Stored data entries
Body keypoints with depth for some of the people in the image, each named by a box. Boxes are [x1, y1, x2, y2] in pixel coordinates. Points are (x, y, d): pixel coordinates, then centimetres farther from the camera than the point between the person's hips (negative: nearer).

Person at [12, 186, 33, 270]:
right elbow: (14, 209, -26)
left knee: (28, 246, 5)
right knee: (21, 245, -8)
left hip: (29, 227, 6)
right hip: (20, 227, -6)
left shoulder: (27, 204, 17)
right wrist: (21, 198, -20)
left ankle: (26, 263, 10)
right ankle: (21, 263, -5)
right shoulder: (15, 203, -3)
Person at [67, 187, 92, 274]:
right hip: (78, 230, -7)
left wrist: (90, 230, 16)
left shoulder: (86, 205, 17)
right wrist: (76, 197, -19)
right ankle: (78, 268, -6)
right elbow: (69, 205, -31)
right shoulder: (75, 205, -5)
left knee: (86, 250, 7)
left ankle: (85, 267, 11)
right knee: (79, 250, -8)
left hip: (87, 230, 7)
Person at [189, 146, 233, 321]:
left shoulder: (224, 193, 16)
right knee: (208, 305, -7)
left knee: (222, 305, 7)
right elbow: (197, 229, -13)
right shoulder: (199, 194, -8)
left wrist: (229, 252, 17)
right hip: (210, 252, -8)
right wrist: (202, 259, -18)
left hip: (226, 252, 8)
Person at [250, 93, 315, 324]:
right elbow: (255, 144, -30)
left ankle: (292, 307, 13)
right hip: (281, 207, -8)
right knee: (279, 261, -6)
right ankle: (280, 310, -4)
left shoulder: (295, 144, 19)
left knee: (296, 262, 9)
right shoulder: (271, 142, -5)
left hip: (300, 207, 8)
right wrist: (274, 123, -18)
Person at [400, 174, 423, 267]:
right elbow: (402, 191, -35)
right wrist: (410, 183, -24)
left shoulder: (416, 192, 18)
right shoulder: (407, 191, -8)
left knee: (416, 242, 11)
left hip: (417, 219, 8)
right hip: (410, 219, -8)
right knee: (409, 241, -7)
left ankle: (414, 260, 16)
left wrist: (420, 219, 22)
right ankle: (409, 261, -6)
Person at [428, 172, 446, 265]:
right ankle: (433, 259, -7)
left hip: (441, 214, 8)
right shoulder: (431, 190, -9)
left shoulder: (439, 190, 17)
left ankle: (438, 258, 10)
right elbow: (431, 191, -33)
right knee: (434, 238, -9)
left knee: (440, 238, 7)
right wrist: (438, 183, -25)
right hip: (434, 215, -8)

*PROBLEM TO WORK ON*: Arrange the rows from the line with "right elbow: (431, 191, -33)" through the end of the rows as a two-column CSV headed "keypoint" and "position". Write one line per row, with each value in a single quoted field and any line breaks replaced by spaces.

*YOUR RESPONSE*:
keypoint,position
"right elbow:","(431, 191, -33)"
"right knee:","(434, 238, -9)"
"left knee:","(440, 238, 7)"
"right wrist:","(438, 183, -25)"
"right hip:","(434, 215, -8)"